BY NQOBANI NDLOVU
THE National Peace and Reconciliation Commission (NPRC) has said its provincial peace committees will be mandated to solve conflicts in their areas because a “one-size-fits all” approach has proved impractical.
The NPRC is setting up provincial peace committees countrywide to deal with past conflicts peculiar to their areas, and also facilitate peace-building processes.
This comes after the NPRC recently completed a 21-day outreach programme to gather citizens’ views on dealing with past conflicts.
NPRC commissioner Patience Chiradza said the process of setting up provincial peace committees is expected to be complete by early July, having so far set up such in Mashonaland West and Central.

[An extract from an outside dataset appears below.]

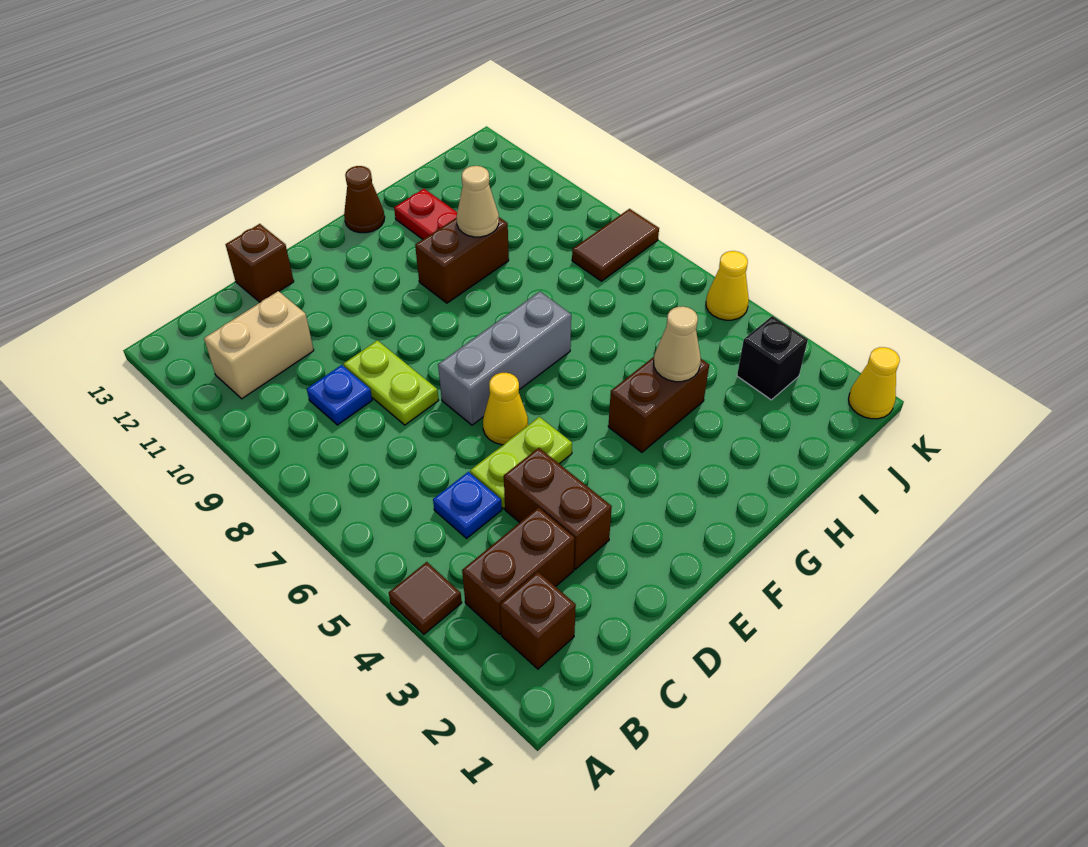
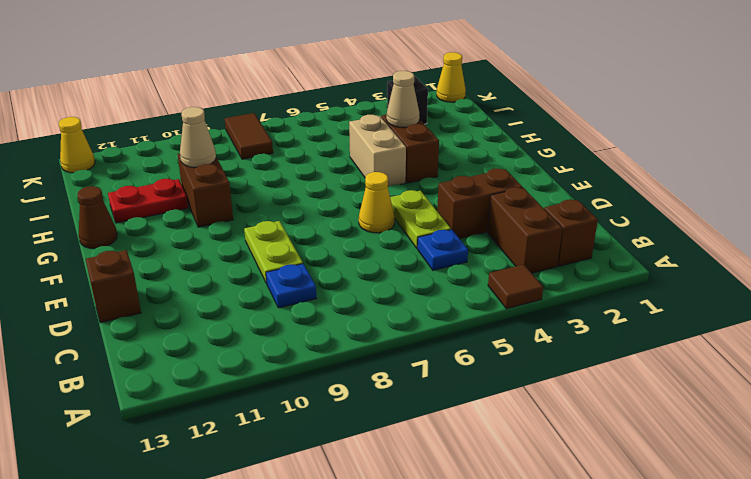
tan brick B11:C11 level 1 -> tan brick G5:H5 level 1
lime plate D8:D9 level 1 -> lime plate D9:E9 level 1
grey brick E7:G7 level 1 -> none
yellow cone K5 level 1 -> yellow cone K13 level 1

“The peace committees are a platform within the commission to deal with issues of peace-building in communities. What they will do is that they will use local knowledge and local resources in dealing with conflicts and peace-building initiatives in their localities,” Chiradza said yesterday.
“The provincial peace committees consist of various stakeholders representing government, civic society, church, business, academia, political parties, youth, people with disabilities and war veterans, among others.”
She added that between 30 and 40 people would sit in the committees.
“Obviously, we will put a small criteria such as ensuring that we have people who are committed to and have shown interest to issues of peace building. We are looking at 30 to 40 members on average to sit on the provincial peace committees,” she said.
“It is a kind of devolving the work of the NPRC. We have set up (their) terms of reference, the only difference being that it’s really voluntary. It’s all voluntary work of people who are committed. We are hoping that once we are done with provincial peace committees we will then cascade to the districts and wards, but that should be at a later stage.”
According to the Constitution, the NPRC is mandated to deal with past conflicts to ensure healing and reconciliation.
President Emmerson Mnangagwa signed NPRC into law in January to operationalise the commission appointed in 2016 by his predecessor Robert Mugabe.